As materials for the hole-blocking layer in the organic EL device of the present disclosure, compounds with hole-blocking functionality can be used, including phenanthroline derivatives such as bathocuproine (BCP), metal complexes derived from quinolinol derivatives such as bis(2-methyl-8-quinolinolato)-4-(phenylphenolato)aluminum (BAlq), various rare-earth complexes, oxazole derivatives, triazole derivatives, and triazine derivatives. These materials can also serve as electron transport layer materials. Thin films can be formed from these materials either individually or in mixture. They can be used as single-layer films or in stacked structures comprising individually formed layers, mixed layers, or combinations thereof. Thin films of these materials can be formed using known methods such as vapor deposition, spin coating, or inkjet printing.

As materials for the electron transport layer of the organic EL device in the present disclosure, the following can be used: metal complexes derived from quinolinol derivatives such as Alqand BAlq, various other metal complexes, triazole derivatives, triazine derivatives, oxadiazole derivatives, pyridine derivatives, pyrimidine derivatives, benzimidazole derivatives, thiadiazole derivatives, anthracene derivatives, carbodiimide derivatives, quinoxaline derivatives, pyridoindole derivatives, phenanthroline derivatives, and silole derivatives. These materials can be used individually to form thin films or mixed together to create composite films. They can also be employed in single-layer configurations or in stacked configurations composed of either unmixed layers, mixed layers, or combinations of the two. The thin films of these materials can be created using known methods such as vapor deposition, spin coating, or inkjet printing.

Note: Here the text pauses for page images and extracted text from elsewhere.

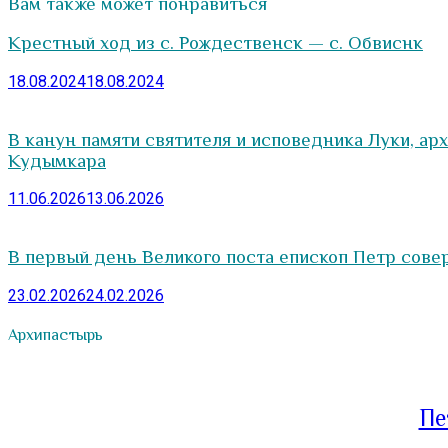
Вам также может понравиться
Крестный ход из с. Рождественск — с. Обвиснк
18.08.2024
18.08.2024
В канун памяти святителя и исповедника Луки, а
Кудымкара
11.06.2026
13.06.2026
В первый день Великого поста епископ Петр сове
23.02.2026
24.02.2026
Архипастырь
Пе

For the electron injection layer of the organic EL device, suitable materials include alkali metal salts such as lithium fluoride and cesium fluoride, alkaline earth metal salts such as magnesium fluoride, metal complexes derived from quinolinol derivatives such as lithium quinolinolate, metal oxides like aluminum oxide, and metals such as ytterbium (Yb), samarium (Sm), calcium (Ca), strontium (Sr), and cesium (Cs). The electron injection layer may be omitted depending on the optimal selection of the electron transport layer and the cathode.

Additionally, for the electron injection and transport layers, metals such as cesium (Cs) may be N-doped into conventional materials for these layers.